One of the Saanich workmen, a tall strong looking fellow stopped, 2 metres away, and asked how I was doing. He was of course referring to our collective health and mandatory social distancing. He said he was depressed. He couldn’t even ride to work in the same vehicle as his co-workers. I asked him if coming to work in the forest helped. He didn’t answer directly but proceeded to tell me they’d removed a lot of debris, cut up the trunk of the tree that had fallen into the creek, and set up some screens to prevent more run off and keep the creek moving. As he related the details of his day, his demeanour was energetic and thoughtful. And then a younger co-worker came along and relieved the older gentleman of his pic and shovel, unfortunately not keeping his distance. We parted telling each other to stay safe and healthy. A moment’s brief connection between two people feeling the impact of what we are all living through, and sharing our concern for the creek and forest. Trees fall into the creek in windstorms.

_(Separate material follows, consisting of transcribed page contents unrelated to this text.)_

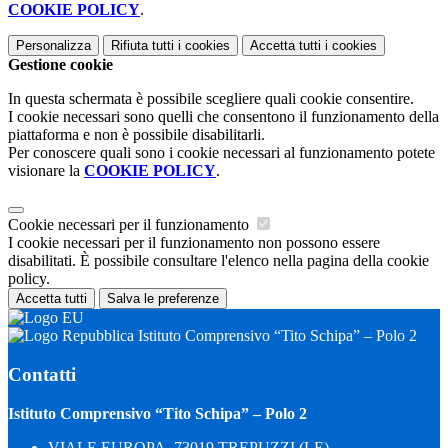
COOKIE POLICY
.
Personalizza
Rifiuta tutti
i cookies
Accetta tutti
i cookies
Gestione cookie
In questa schermata è possibile scegliere quali cookie consentire.
I cookie necessari sono quelli che consentono il funzionamento della
piattaforma e non è possibile disabilitarli.
Per conoscere quali sono i cookie necessari al funzionamento potete
visionare la
COOKIE POLICY
.
Cookie necessari per il funzionamento
I cookie necessari per il funzionamento non possono essere
disabilitati. È possibile consultare l'elenco nella pagina della cookie
policy.
Accetta tutti
Salva le preferenze
Istituto Comprensivo “Tito Schipa” – Polo 2
Contatti
Istituto Comprensivo “Tito Schipa” – Polo 2
VIALE EUROPA, 73019 TREPUZZI (LE)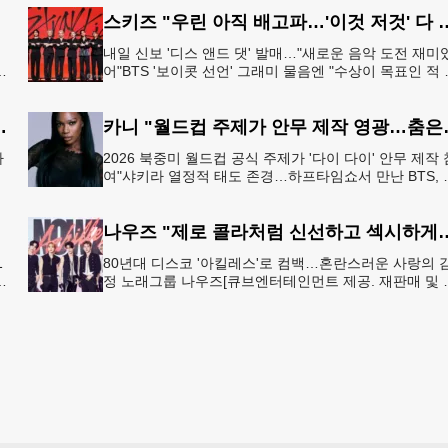
골절로 이
스키즈 "우린 아직 배고파…'이것 저
내일 신보 '디스 앤드 댓' 발매…"새로운 음악 도전 재미
어"BTS '보이콧 선언' 그래미 물음엔 "수상이 목표인 적 
하
어, 음악에 집중" 그룹 스트레이 키즈가 6일 서울 여의도
협박·회삿돈 횡령 혐의
카니 "월드컵 주
나
2026 북중미 월드컵 공식 주제가 '다이 다이' 안무 제작 
여"샤키라 열정적 태도 존경…하프타임쇼서 만난 BTS, 
넘
별한 기억""글로벌-한국 엔터테인먼트 산업 잇는 가교 
할
나우즈 "제로 콜라처럼 신선하고
1
80년대 디스코 '아킬레스'로 컴백…혼란스러운 사랑의 
토
정 노래그룹 나우즈[큐브엔터테인먼트 제공. 재판매 및 
금지] "이번 신곡의 키워드는 '제로 섹시'입니다. 설탕이
들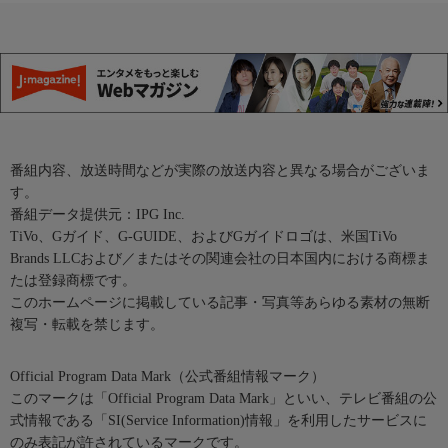
番組内容、放送時間などが実際の放送内容と異なる場合がございま
す。
番組データ提供元：IPG Inc.
TiVo、Gガイド、G-GUIDE、およびGガイドロゴは、米国TiVo
Brands LLCおよび／またはその関連会社の日本国内における商標ま
たは登録商標です。
このホームページに掲載している記事・写真等あらゆる素材の無断
複写・転載を禁じます。
Official Program Data Mark（公式番組情報マーク）
このマークは「Official Program Data Mark」といい、テレビ番組の公
式情報である「SI(Service Information)情報」を利用したサービスに
のみ表記が許されているマークです。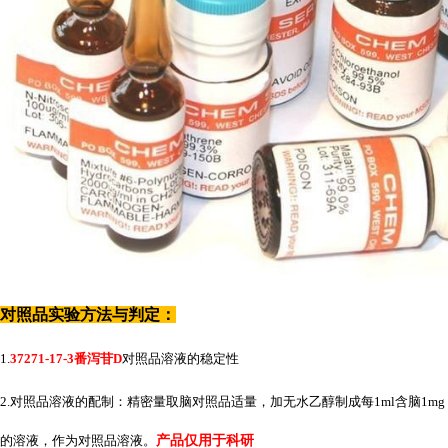
对照品实验方法与判定：
1.
37271-17-3番泻苷D
对照品溶液的稳定性
2.对照品溶液的配制：精密量取脑对照品适量，加无水乙醇制成每1ml含脑1mg
的溶液，作为对照品溶液。
产品仅用于科研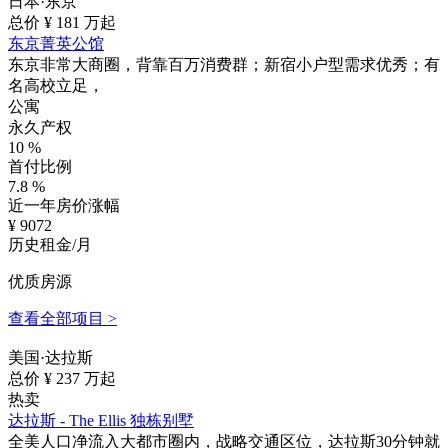
日本·东京
总价 ¥
181
万起
东京菁英公馆
东京非常大商圈，背靠百万消费群；新宿小户型需求优秀；有
名高校立足，
公寓
永久产权
10
%
首付比例
7.8
%
近一年房价涨幅
¥
9072
历史租金/月
优质房源
查看全部项目 >
美国·达拉斯
总价 ¥
237
万起
热卖
达拉斯 - The Ellis 独栋别墅
全美人口净流入大都市圈内，战略交通区位，达拉斯30分钟就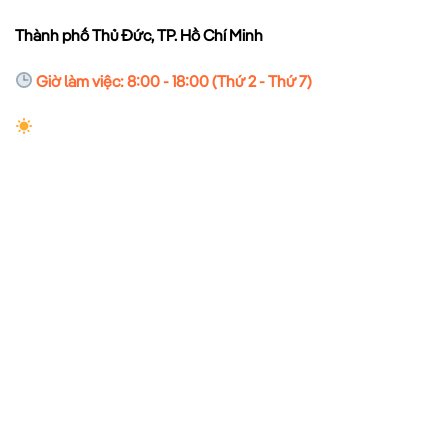
Thành phố Thủ Đức, TP. Hồ Chí Minh
Giờ làm việc: 8:00 - 18:00 (Thứ 2 - Thứ 7)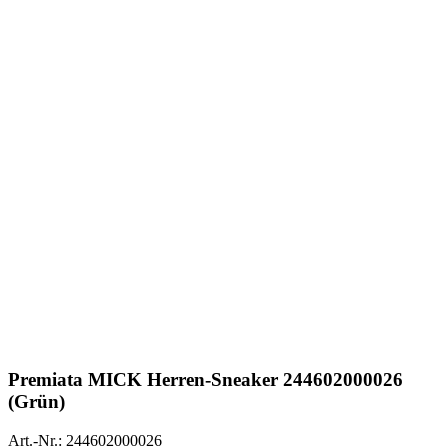
Premiata
MICK Herren-Sneaker 244602000026
(Grün)
Art.-Nr.: 244602000026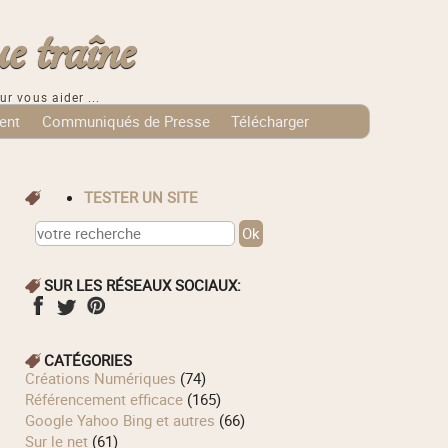
e traîne
ur vous aider ...
ent
Communiqués de Presse
Télécharger
TESTER UN SITE
SUR LES RÉSEAUX SOCIAUX:
CATÉGORIES
Créations Numériques
(74)
Référencement efficace
(165)
Google Yahoo Bing et autres
(66)
Sur le net
(61)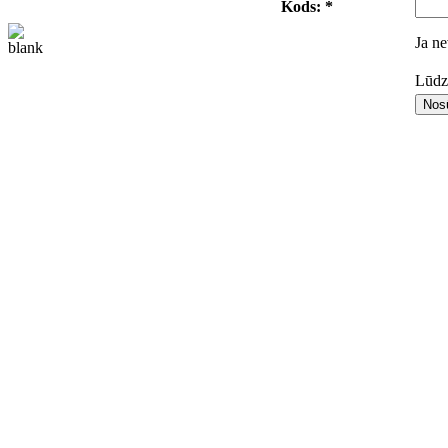
Kods: *
Ja ne
Lūdza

Gentle giants remain, and watch over the two-legged ones trying to protect it.

There is a lot more traffic both on the peripheral trails and deep in the challenging ones. As this sacred place exhales what we need to breathe in, give each other space, take care with your pets, and be kind.

Natural painted nails

Seeing through the fog

Sometimes with hiking, as with writing, I have to remind myself that I don’t have to aim for the top of the mountain everyday. And that I don’t have to see through the fog. What is right in front of me is enough.

lone arbutus top of Little Mt Doug

I haven’t been up ‘little’ Mt Doug for over a year, maybe more. I’ve been preoccupied with taking the steep south face to the top of Mt Doug–the bigger–or taking the more familiar vehicle road because it is so handily gated off until noon for walkers only.

The hike up to little Mt Doug has always been one of my favourite paths, with its mossy plateaus and of course the lichen ladies.

lichen ladies

As usual, a few dogs about. Some recognized me, others barked. The fog covered the entire view below and I could hear the fog horn in the distance. The colours this year are especially vivid and there are some changes in the paths with fencing in place to decrease traffic and erosion. After a warmer than usual start to October, today the air was cool and I wore gloves, but they soon found their way to my pockets.

Walking and hiking for me has always been a time of opening up and letting go, a time away from writing and an opportunity to just ‘be’ in the landscape. Sometimes a word or line that has challenged me will present itself more clearly, sometimes I just breathe. Today, I reminded myself, whether writing or hiking, to keep an eye on my path. There may be surprises ahead. You never know when a door might open.

little door in the woods

Also, much less chance of twisting an ankle.

 

 

 

 

 

 

When is a manuscript finished?

Does a manuscript become a novel when someone finally picks it off a store bookshelf? When is a writer through with changing the colour of a character’s eyes, or sending them off to the outback, or possibly removing them from the story line entirely?

I believe it was Joni Mitchell who once said she could never listen to her songs because she always heard things she wished she’d done differently, and at a writers’ festival, Alistair MacLeod, one of Canada’s best loved writers, said that his manuscripts had to be torn from his hands.

Recently, I read somewhere that a manuscript is complete when you’ve given it all that you possibly could, when the story is finished within you. For now, that is the point that I have reached. Over five years of writing and re-writing, fermenting, thinking, re-writing, changing the colour of a character’s eyes, sending them down new roads.

Time to see what other readers think.

Time for a walk in the mountain. Morning fog is setting in, the leaves are changing colour, and I need to breathe some forest air.